CVE-2024-50379 and CVE-2024-56337 do not affect DocuShare.
In DocuShare, default servlet in Tomcat is read-only (it means disabled for write).
External References
(1)
CVE-2024-50379 Apache Tomcat - RCE via write-enabled default servlet
https://www.cve.org/CVERecord?id=CVE-2024-50379
Description:
If the default servlet is write-enabled (read-only initialisation parameter set to the non-default value of false) for a case insensitive file system, concurrent read and upload under load of the same file can bypass Tomcat's case sensitivity checks and cause an uploaded file to be treated as a JSP leading to remote code execution.
(2)
CVE-2024-56337
https://www.cve.org/CVERecord?id=CVE-2024-56337
https://nvd.nist.gov/vuln/detail/CVE-2024-56337
Description:
The mitigation for CVE-2024-50379 was incomplete.

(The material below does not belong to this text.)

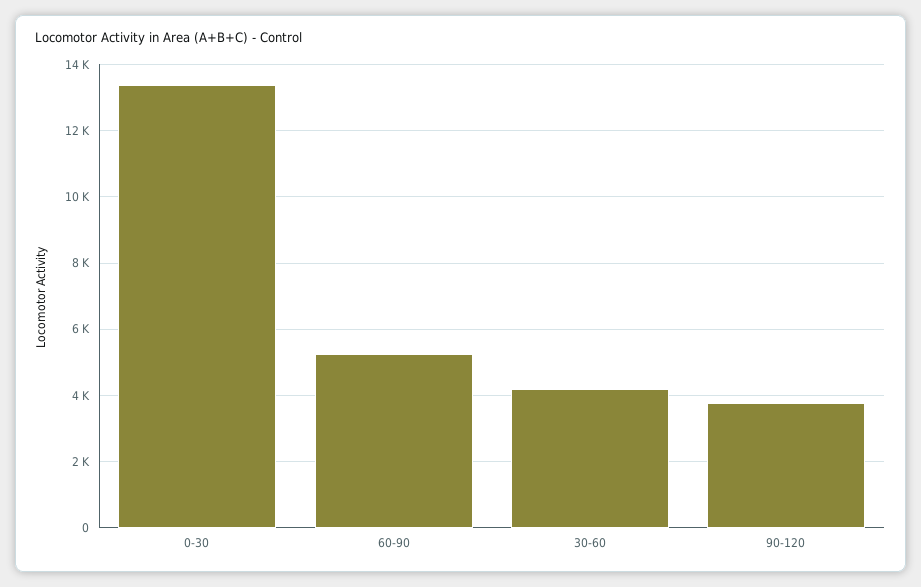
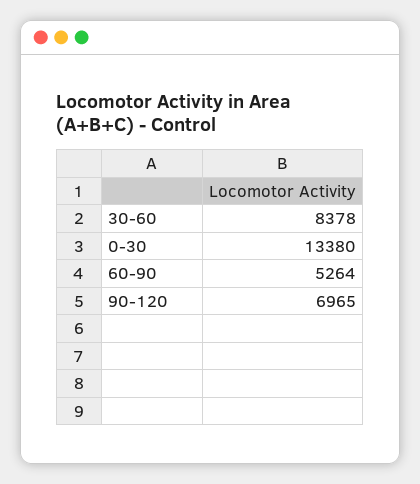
30-60: 4200 -> 8378
90-120: 3800 -> 6965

Users running Tomcat on a case insensitive file system with the default servlet write enabled (read-only initialisation parameter set to the non-default value of false) may need additional configuration to fully mitigate CVE-2024-50379.
Verifications
The configuration in DocuShare server which disabled write.
From
X:\Xerox\Docushare\tomcat\conf\web.xml
It contains these comments:
<!-- readonly
Is this context "read only", so HTTP
-->
<!--
commands like PUT and DELETE are
-->
<!--
rejected? [true]
-->
The param-name is not specified for the default servlet
<servlet-name>default</servlet-name>
therefore, it is by default [true] which means Read-Only. This translates to Not Vulnerable.
In
$DSHOME\tomcat\webapps\docushare\WEB-INF\web.xml
and
$DSHOME\tomcat\webapps\connectkey\WEB-INF\web.xml
there is no setting that overwrite default servlet’s read-only setting.